Coaching, of course, is about purposeful interactions between a coach and the person or persons being coached.

E-Coaching moves the process online and expands the possibilities. Some E-Coaches call what they do “distance coaching,” “distance mentoring,” or even “telementoring.” What’s interesting here is that online experiences and tools are the fundamental way of supporting the coaching relationship.

E-Coaching is the practice of coaching through technology. In this very broad sense, this means that if a human coach uses technology as a mode of communication (e.g., to get information about a coachee’s behavior or to give feedback), this is considered E-Coaching. Consequently, it could be argued that the communication systems that human coaches and coachees use to communicate in this practice are types of “e-coaching systems” (Bart A., 2017).

E-Coaching System by Kamphorst (2017)

An E-Coaching System is a set of computerized components that constitutes an artificial entity that can observe, reason about, learn from and predict a user’s behaviors, in context and over time, and that engages proactively in an ongoing collaborative conversation with the user in order to aid planning and promote effective goal striving through the use of persuasive techniques (Kamphorst, 2017).

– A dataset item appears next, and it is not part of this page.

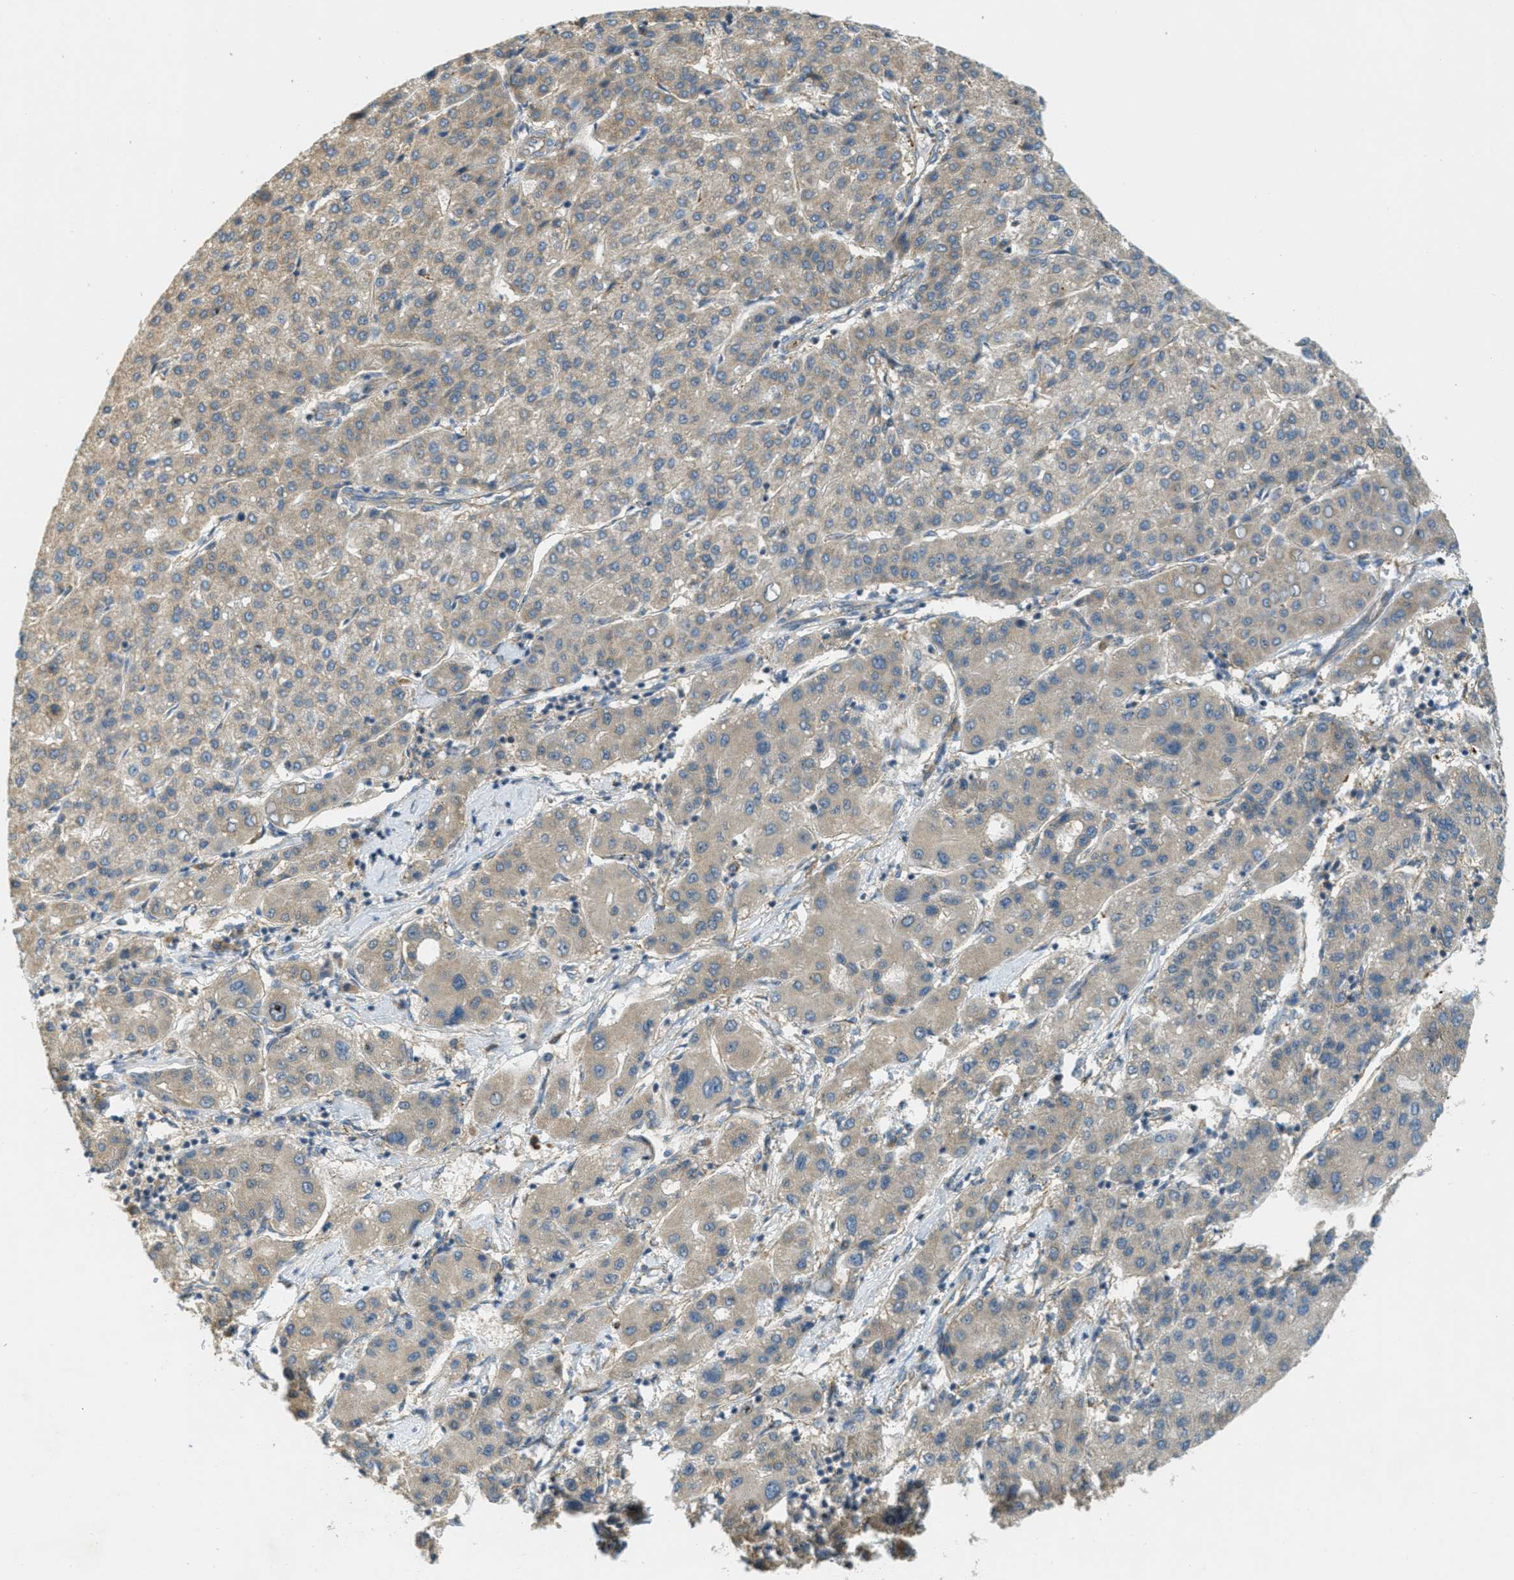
{"staining": {"intensity": "weak", "quantity": "25%-75%", "location": "cytoplasmic/membranous"}, "tissue": "liver cancer", "cell_type": "Tumor cells", "image_type": "cancer", "snomed": [{"axis": "morphology", "description": "Carcinoma, Hepatocellular, NOS"}, {"axis": "topography", "description": "Liver"}], "caption": "Immunohistochemistry (IHC) staining of liver hepatocellular carcinoma, which demonstrates low levels of weak cytoplasmic/membranous staining in about 25%-75% of tumor cells indicating weak cytoplasmic/membranous protein expression. The staining was performed using DAB (3,3'-diaminobenzidine) (brown) for protein detection and nuclei were counterstained in hematoxylin (blue).", "gene": "JCAD", "patient": {"sex": "male", "age": 65}}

Features of E-Coaching Systems (Kamphorst, 2017):

  1. The system will need to have social ability in order to engage in an ongoing conversation with the user. This conversation is crucial for establishing and maintaining a collaborative relationship between user and system.
  2. As coaching requires repeated interactions between user and system, the system should be designed to be credible, i.e., to be perceived as having expertise and being trustworthy. 
  3. In order to stimulate ideas and action, and to assess whether a person’s goals are consistent with that person’s life values, the system will need to be in some relevant sense context-aware (for more on the importance of context for e-coaching systems.
  4. In order to ask questions that are pertinent to a specific situation the user is in or will be in, and to develop and maintain the trust that is needed for a customized, collaborative coaching relationship, the system will need the ability to ask questions, give feedback, and offer advice that is tailored to the individual user. For this, the system will need learning abilities to build up and maintain a personalized user model.
  5. The system will need to have information on which to base its questions and recommendations, which means it will need to be able to interface with (different types of) data streams (e.g., direct user input, but potentially also measurements of physical activities, mood self-reports, sleeping patterns, etc.)
  6. The system has to be proactive in order to initiate interactions with the aim of stimulating action or reflection. For example, the system could invite the user to reflect on his or her commitment to a particular goal, or warn the user at suspected moments of weakness. For this type of proactiveness, prediction of user behavior is key. 
  7. If the system is to be successful in supporting behavior change, not as a mere instrument, but as a coach, it needs to have some notion of what a behavior change trajectory looks like. For this, it needs to operate on some type of model of behavior change cf. the COM-B model and the COMBI model.
  8. In order to support users in setting themselves up for behavior change success, the system needs the ability to guide its user in a process of future-direction.